6. Pre-Tribunal Evidence
It is imperative that the STCoA’s statute have provisions on evidence collected prior to its establishment, which could be similar to Article 19 of the STL Statute.
7. Trials in absentia
Given the likelihood that Russia’s political and military leaders, including Vladimir Putin, may seclude themselves on Russian territory and be shielded there for the rest of their lives, the issue of trials in absentia is important to consider. The Ukrainian criminal procedure code permits trials in absentia. The STL is the only international tribunal that has allowed such trials (Article 22 of the STL Statute). Negotiators for other international tribunals rejected the idea on fair trial grounds. Rule 61 of the ICTY Rules of Procedure and Evidence could serve as a model as it is anticipated that some of the accused may be beyond the STCoA’s reach. There could be a procedure by which the prosecutor could at least present the evidence publicly without the accused person being present, followed by a trial if and when the individual were eventually arrested and brought to The Hague.
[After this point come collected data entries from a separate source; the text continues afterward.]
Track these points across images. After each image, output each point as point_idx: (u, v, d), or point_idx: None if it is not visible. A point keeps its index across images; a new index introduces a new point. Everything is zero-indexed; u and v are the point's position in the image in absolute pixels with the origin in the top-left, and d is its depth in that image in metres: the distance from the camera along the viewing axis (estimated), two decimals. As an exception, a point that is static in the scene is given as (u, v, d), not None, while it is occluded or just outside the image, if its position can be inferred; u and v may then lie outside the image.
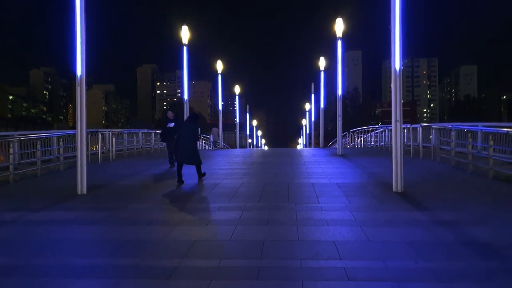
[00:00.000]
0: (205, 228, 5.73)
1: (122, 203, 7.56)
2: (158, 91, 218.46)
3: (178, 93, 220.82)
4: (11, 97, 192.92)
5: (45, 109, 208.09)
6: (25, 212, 6.94)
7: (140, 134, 22.51)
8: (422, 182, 9.34)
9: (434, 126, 14.31)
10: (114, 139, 16.80)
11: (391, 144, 16.64)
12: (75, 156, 14.55)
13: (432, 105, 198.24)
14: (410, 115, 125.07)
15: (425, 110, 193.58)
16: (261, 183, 9.47)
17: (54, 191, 8.99)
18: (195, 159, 9.64)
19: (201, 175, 10.00)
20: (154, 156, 18.08)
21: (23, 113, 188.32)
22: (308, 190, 8.48)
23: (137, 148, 20.80)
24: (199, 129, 10.04)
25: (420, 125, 14.85)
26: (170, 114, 12.51)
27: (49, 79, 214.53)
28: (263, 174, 11.13)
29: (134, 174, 11.56)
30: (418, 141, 15.63)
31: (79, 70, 8.90)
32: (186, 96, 18.29)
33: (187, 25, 18.00)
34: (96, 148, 18.35)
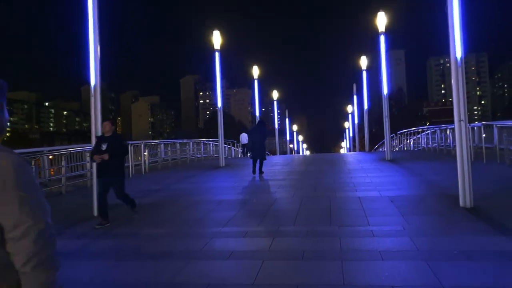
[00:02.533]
0: (224, 264, 4.58)
1: (137, 227, 6.60)
2: (201, 101, 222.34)
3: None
4: (65, 112, 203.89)
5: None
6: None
7: (177, 144, 21.94)
8: (495, 193, 7.70)
9: (498, 125, 12.40)
10: (147, 150, 16.17)
11: (448, 147, 14.87)
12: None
13: (483, 102, 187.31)
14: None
15: (475, 108, 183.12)
16: (298, 197, 8.22)
17: (71, 212, 8.22)
18: (264, 156, 12.38)
19: (261, 170, 12.28)
20: (189, 167, 17.29)
21: (76, 127, 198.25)
22: (355, 206, 7.12)
23: (173, 159, 20.20)
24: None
25: (482, 124, 12.99)
26: (107, 125, 7.17)
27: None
28: (301, 186, 9.86)
29: (160, 189, 10.67)
30: (475, 142, 13.80)
31: (93, 78, 8.13)
32: (219, 103, 17.31)
33: (222, 31, 17.01)
34: (138, 159, 17.93)
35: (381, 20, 15.26)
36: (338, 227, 5.80)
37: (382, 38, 15.35)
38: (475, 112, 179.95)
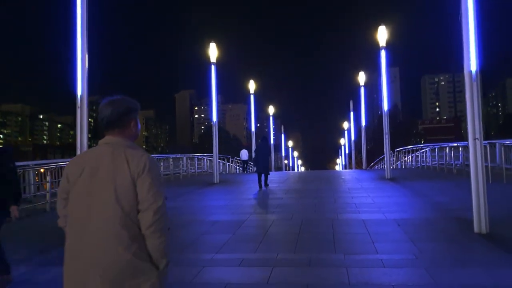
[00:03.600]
0: (217, 300, 3.99)
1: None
2: (196, 116, 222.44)
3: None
4: (59, 125, 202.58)
5: (90, 136, 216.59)
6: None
7: (171, 159, 21.40)
8: (509, 216, 7.18)
9: (506, 143, 12.00)
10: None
11: (449, 165, 14.35)
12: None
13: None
14: (455, 131, 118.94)
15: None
16: (298, 220, 7.65)
17: (47, 234, 7.55)
18: (268, 170, 13.26)
19: (266, 183, 13.23)
20: (182, 183, 16.65)
21: (70, 140, 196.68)
22: (359, 230, 6.56)
23: (165, 175, 19.63)
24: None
25: (487, 142, 12.56)
26: None
27: (94, 107, 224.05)
28: (299, 207, 9.30)
29: (151, 207, 10.05)
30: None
31: (80, 89, 7.59)
32: (215, 118, 16.82)
33: (219, 44, 16.76)
34: None
35: (382, 35, 14.97)
36: (343, 255, 5.23)
37: (383, 53, 15.03)
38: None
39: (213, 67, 16.39)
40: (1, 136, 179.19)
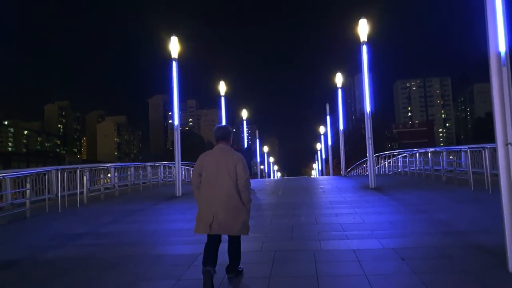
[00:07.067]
0: None
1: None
2: (170, 121, 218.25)
3: (190, 122, 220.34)
4: (25, 132, 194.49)
5: (59, 142, 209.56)
6: None
7: (132, 169, 19.31)
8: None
9: None
10: (85, 177, 13.40)
11: (436, 172, 12.60)
12: (46, 200, 11.37)
13: (447, 124, 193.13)
14: (428, 135, 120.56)
15: (440, 130, 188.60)
16: (269, 252, 5.81)
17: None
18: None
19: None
20: (139, 197, 14.59)
21: (37, 147, 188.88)
22: (352, 271, 4.78)
23: (123, 186, 17.55)
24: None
25: (484, 146, 11.11)
26: None
27: (63, 113, 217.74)
28: (272, 230, 7.47)
29: (84, 234, 7.99)
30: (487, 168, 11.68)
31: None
32: (176, 121, 14.89)
33: (179, 37, 14.83)
34: (100, 183, 15.43)
35: (363, 28, 13.43)
36: (335, 323, 3.43)
37: (364, 49, 13.49)
38: (440, 134, 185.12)
39: (174, 63, 14.49)
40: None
8. Reparations and Seizure and Freezing of Property
The STCoA would not be the forum in which to address the overall prospect of Russian reparations for the damages inflicted on Ukraine during the war of aggression, which currently are estimated at nearly $350 billion. Reparations will fall within Russia’s state responsibility and likely will be relevant for the ICJ and other civil proceedings, as well as political negotiations with the Russian Government. Some of the defendants before the STCoA may be among the richest of the Russian oligarchy who backed Putin’s war and will have personal assets worth pursuing as penalties. The STCoA should have the option of seizing the assets of convicted persons, similar to what Article 77 of the Rome Statute permits.
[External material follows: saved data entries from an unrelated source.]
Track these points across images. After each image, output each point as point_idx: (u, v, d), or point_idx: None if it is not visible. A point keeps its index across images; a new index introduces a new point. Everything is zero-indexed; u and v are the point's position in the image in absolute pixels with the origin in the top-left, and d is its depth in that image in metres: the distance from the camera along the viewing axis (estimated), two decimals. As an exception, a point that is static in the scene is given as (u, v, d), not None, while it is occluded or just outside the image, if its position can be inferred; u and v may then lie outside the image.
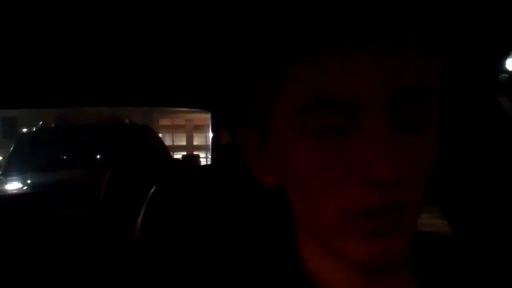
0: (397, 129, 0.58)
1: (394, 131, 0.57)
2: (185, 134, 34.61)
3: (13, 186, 5.95)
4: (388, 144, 0.56)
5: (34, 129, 7.39)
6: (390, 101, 0.57)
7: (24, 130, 8.19)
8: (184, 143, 33.75)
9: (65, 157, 6.54)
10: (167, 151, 6.97)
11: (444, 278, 0.71)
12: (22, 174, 6.00)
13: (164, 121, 32.41)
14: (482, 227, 1.05)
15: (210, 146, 2.71)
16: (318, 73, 0.58)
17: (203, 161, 15.07)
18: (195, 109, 2.58)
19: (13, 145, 7.00)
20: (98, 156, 6.50)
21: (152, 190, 1.05)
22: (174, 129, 33.49)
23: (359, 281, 0.66)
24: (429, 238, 0.75)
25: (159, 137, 7.55)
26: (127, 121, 7.56)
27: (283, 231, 0.73)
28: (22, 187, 5.78)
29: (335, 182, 0.59)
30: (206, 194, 1.03)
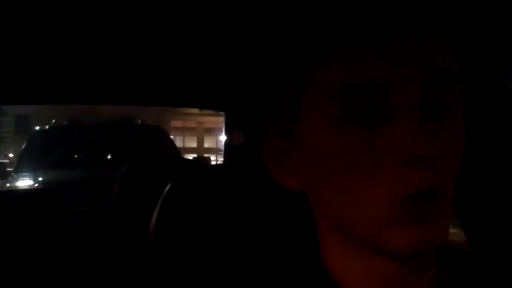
0: (429, 113, 0.58)
1: (426, 114, 0.58)
2: (196, 137, 34.71)
3: (25, 183, 5.97)
4: (425, 125, 0.57)
5: (46, 127, 7.42)
6: (422, 85, 0.58)
7: (37, 127, 8.23)
8: (194, 145, 33.85)
9: (77, 156, 6.55)
10: (178, 152, 6.98)
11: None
12: (34, 172, 6.02)
13: (176, 123, 32.53)
14: (499, 239, 1.05)
15: (221, 149, 2.72)
16: (353, 60, 0.59)
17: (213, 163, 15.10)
18: (207, 112, 2.59)
19: (26, 143, 7.03)
20: (110, 155, 6.51)
21: (168, 187, 1.05)
22: (185, 131, 33.60)
23: (387, 280, 0.65)
24: (449, 249, 0.74)
25: (171, 138, 7.57)
26: (139, 122, 7.58)
27: (302, 232, 0.72)
28: (34, 184, 5.80)
29: (377, 169, 0.58)
30: (221, 192, 1.03)
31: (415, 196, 0.57)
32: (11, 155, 19.35)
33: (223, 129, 2.76)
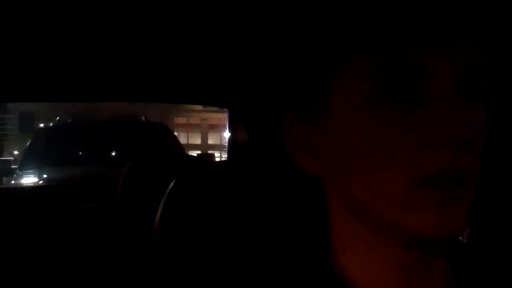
0: (464, 100, 0.60)
1: (462, 101, 0.60)
2: (200, 133, 34.69)
3: (29, 180, 5.98)
4: (460, 109, 0.58)
5: (51, 124, 7.43)
6: (458, 74, 0.60)
7: (41, 125, 8.25)
8: (198, 142, 33.82)
9: (81, 153, 6.57)
10: (182, 149, 6.99)
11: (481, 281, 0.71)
12: (38, 169, 6.03)
13: (180, 120, 32.50)
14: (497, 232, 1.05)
15: (225, 145, 2.71)
16: (394, 44, 0.61)
17: (217, 160, 15.09)
18: (210, 109, 2.59)
19: (30, 140, 7.04)
20: (114, 153, 6.52)
21: (172, 183, 1.05)
22: (189, 127, 33.57)
23: (400, 271, 0.65)
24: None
25: (175, 135, 7.57)
26: (143, 118, 7.59)
27: (311, 227, 0.72)
28: (38, 181, 5.81)
29: (406, 147, 0.59)
30: (225, 189, 1.03)
31: (444, 172, 0.58)
32: (15, 152, 19.37)
33: (227, 125, 2.75)
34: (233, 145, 2.64)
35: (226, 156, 3.05)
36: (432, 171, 0.58)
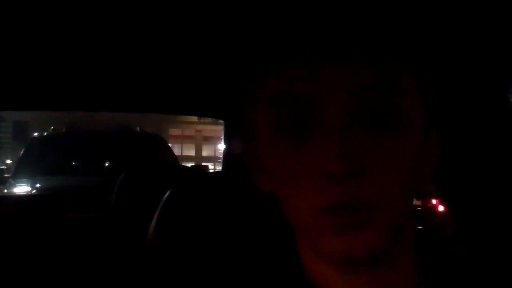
0: (358, 124, 0.60)
1: (354, 126, 0.60)
2: (194, 145, 34.69)
3: (23, 189, 5.96)
4: (343, 138, 0.58)
5: (45, 134, 7.42)
6: (348, 96, 0.60)
7: (35, 134, 8.23)
8: (193, 153, 33.82)
9: (75, 163, 6.55)
10: (176, 160, 6.98)
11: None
12: (31, 178, 6.01)
13: (174, 131, 32.51)
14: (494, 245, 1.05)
15: (219, 157, 2.71)
16: (288, 73, 0.62)
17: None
18: (205, 121, 2.59)
19: (24, 149, 7.03)
20: (108, 162, 6.51)
21: (167, 193, 1.05)
22: (183, 139, 33.58)
23: (348, 279, 0.66)
24: (442, 251, 0.75)
25: (169, 146, 7.57)
26: (138, 129, 7.58)
27: (284, 237, 0.73)
28: (31, 190, 5.79)
29: (305, 179, 0.61)
30: (219, 200, 1.03)
31: (334, 208, 0.59)
32: (8, 161, 19.31)
33: (222, 137, 2.75)
34: (228, 157, 2.64)
35: (220, 168, 3.05)
36: (324, 203, 0.60)
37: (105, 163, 6.51)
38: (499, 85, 1.05)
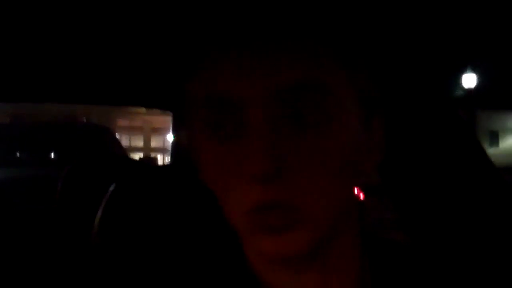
0: (282, 125, 0.60)
1: (277, 127, 0.60)
2: (142, 136, 34.38)
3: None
4: (265, 141, 0.59)
5: (-12, 125, 7.25)
6: (272, 98, 0.60)
7: (-22, 125, 8.02)
8: (141, 144, 33.53)
9: (20, 154, 6.42)
10: (123, 152, 6.91)
11: (400, 284, 0.72)
12: (-26, 170, 5.86)
13: (122, 122, 32.15)
14: (437, 232, 1.07)
15: (169, 148, 2.69)
16: (211, 75, 0.62)
17: (160, 164, 14.97)
18: (154, 111, 2.57)
19: (-33, 141, 6.84)
20: (53, 155, 6.40)
21: (112, 187, 1.04)
22: (131, 130, 33.24)
23: (288, 275, 0.67)
24: (382, 242, 0.76)
25: (116, 137, 7.49)
26: (84, 120, 7.48)
27: (230, 231, 0.73)
28: (-26, 182, 5.64)
29: (232, 179, 0.62)
30: (164, 193, 1.03)
31: (259, 208, 0.60)
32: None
33: (171, 128, 2.73)
34: (176, 149, 2.62)
35: (169, 159, 3.03)
36: (252, 203, 0.60)
37: (51, 154, 6.40)
38: (438, 78, 1.08)
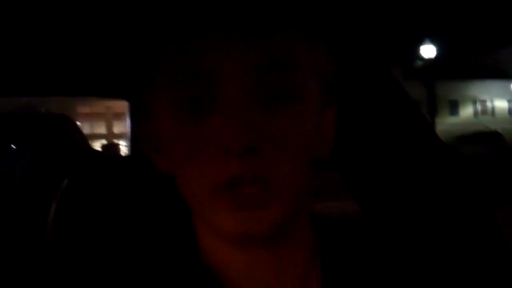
0: (256, 101, 0.61)
1: (252, 103, 0.61)
2: (104, 122, 34.01)
3: None
4: (241, 114, 0.60)
5: None
6: (248, 74, 0.61)
7: None
8: (104, 131, 33.18)
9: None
10: (85, 140, 6.85)
11: (349, 260, 0.73)
12: None
13: (83, 109, 31.75)
14: (391, 210, 1.09)
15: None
16: (185, 49, 0.63)
17: (124, 150, 14.84)
18: (114, 97, 2.53)
19: None
20: (13, 146, 6.31)
21: (64, 183, 1.03)
22: (93, 117, 32.86)
23: (248, 257, 0.67)
24: (333, 221, 0.77)
25: (77, 125, 7.41)
26: (43, 110, 7.38)
27: (183, 223, 0.73)
28: None
29: (203, 155, 0.62)
30: (119, 187, 1.03)
31: (231, 181, 0.60)
32: None
33: (131, 115, 2.70)
34: (135, 138, 2.61)
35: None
36: (222, 179, 0.61)
37: (10, 146, 6.31)
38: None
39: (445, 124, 30.75)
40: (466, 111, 36.86)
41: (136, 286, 0.69)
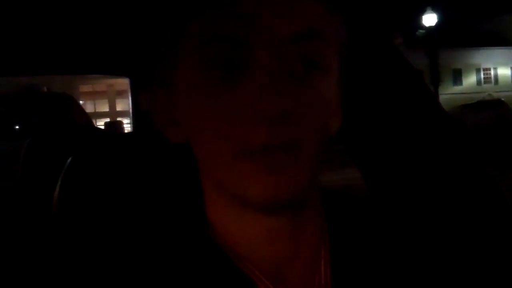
0: (288, 69, 0.61)
1: (283, 70, 0.61)
2: (107, 100, 34.02)
3: None
4: (274, 81, 0.60)
5: None
6: (279, 44, 0.61)
7: None
8: (106, 109, 33.19)
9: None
10: (88, 119, 6.86)
11: (356, 237, 0.73)
12: None
13: (85, 88, 31.75)
14: (396, 185, 1.09)
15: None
16: (219, 14, 0.62)
17: (127, 127, 14.85)
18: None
19: None
20: (17, 127, 6.31)
21: (68, 161, 1.04)
22: (95, 95, 32.86)
23: (264, 225, 0.67)
24: (340, 196, 0.78)
25: (80, 104, 7.40)
26: (45, 89, 7.37)
27: (191, 195, 0.74)
28: None
29: (232, 117, 0.61)
30: (123, 163, 1.03)
31: (262, 146, 0.60)
32: None
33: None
34: (136, 115, 2.60)
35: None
36: (252, 144, 0.60)
37: (14, 127, 6.31)
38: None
39: (449, 93, 30.67)
40: (470, 80, 36.70)
41: (141, 262, 0.69)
Timing is everything. States must not perpetually draw out this historic task. Evidence can be impaired during a delayed process of decision making on tribunal design. The deterrent value of the tribunal can have a very short shelf life. The memories of witnesses fade with time and documents have a way of disappearing. The STCoA has a vital role to play for the people of Ukraine and for the peoples of other nations who should never be subjected to the death, injury, and destruction that accompany the crime of aggression.